Apple, Terrorist Investigation, and Security

I have been following the dustup between the FBI and Apple with interest.

For the record, I am opposed to any police or government agency having access to the daily communications of people who are not under investigation. I also do not think that cracking this phone compromises the millions of other iPhones in existence.

On the other hand, in the case of the San Bernadino terrorists, there is a crime that has taken place, with a resulting legitimate investigation, and the police agencies have a legitimate requirement to access data about the criminals, including any information stored in their phone. I imagine that the records of who the criminals called has already been gathered from cell phone companies.

Apple and Apple’s supporters use the argument that any hack/engineering/software tool that Apple uses should not be in the hands of the police agencies. I agree with that.

I also suspect the tool to crack an iPhone PIN already exists.

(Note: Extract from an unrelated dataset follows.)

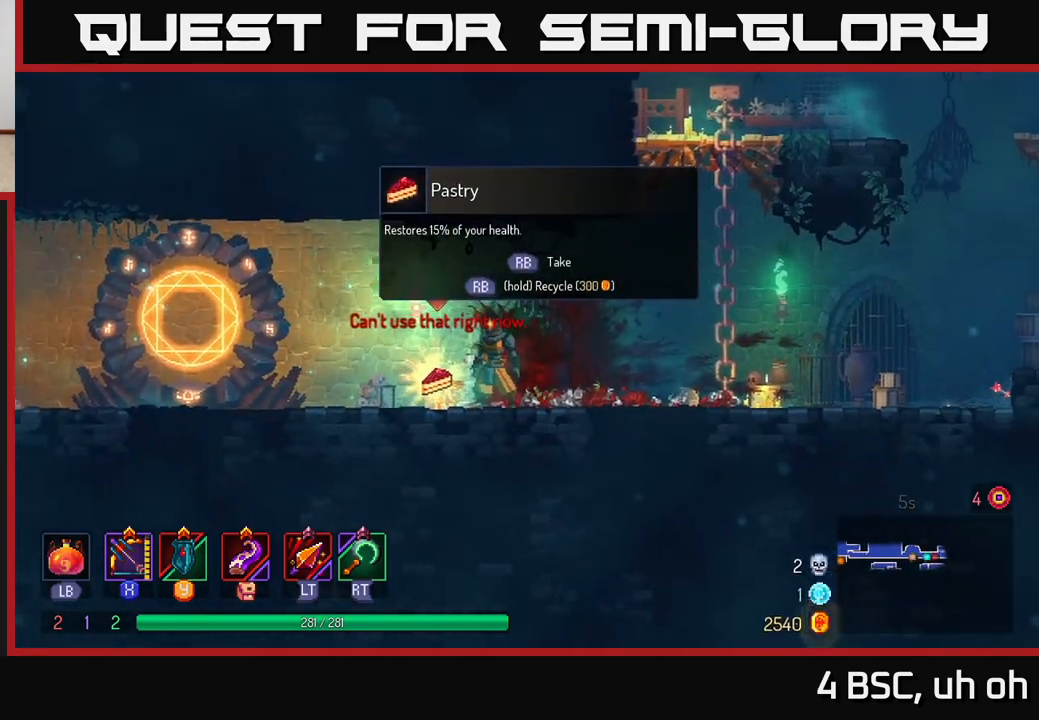
{"buttons": ["R1"], "left_stick": "center", "right_stick": "center", "events": [[17, "left_stick", "left"], [200, "R1", "down"], [200, "left_stick", "center"]]}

I think that there can be a reasonable approach here. Chain of custody must be maintained. The FBI can swear select Apple employees in to an agreement that they will not disclose anything they happen to see in the phone. The FBI can send people with the phone to observe the crack process and ensure that the Apple people don’t zorch any information. Then, with the process complete, the FBI takes the phone back and harvests any information from it. The crack tool/process/person stays with Apple.

The key thing is that the tool/process remains with Apple, while the data goes to the police for investigation.

There is really no difference here in any other investigation or data request. I do think that Apple’s concern to protect all of the other iPhone users is admirable, and should be taken seriously.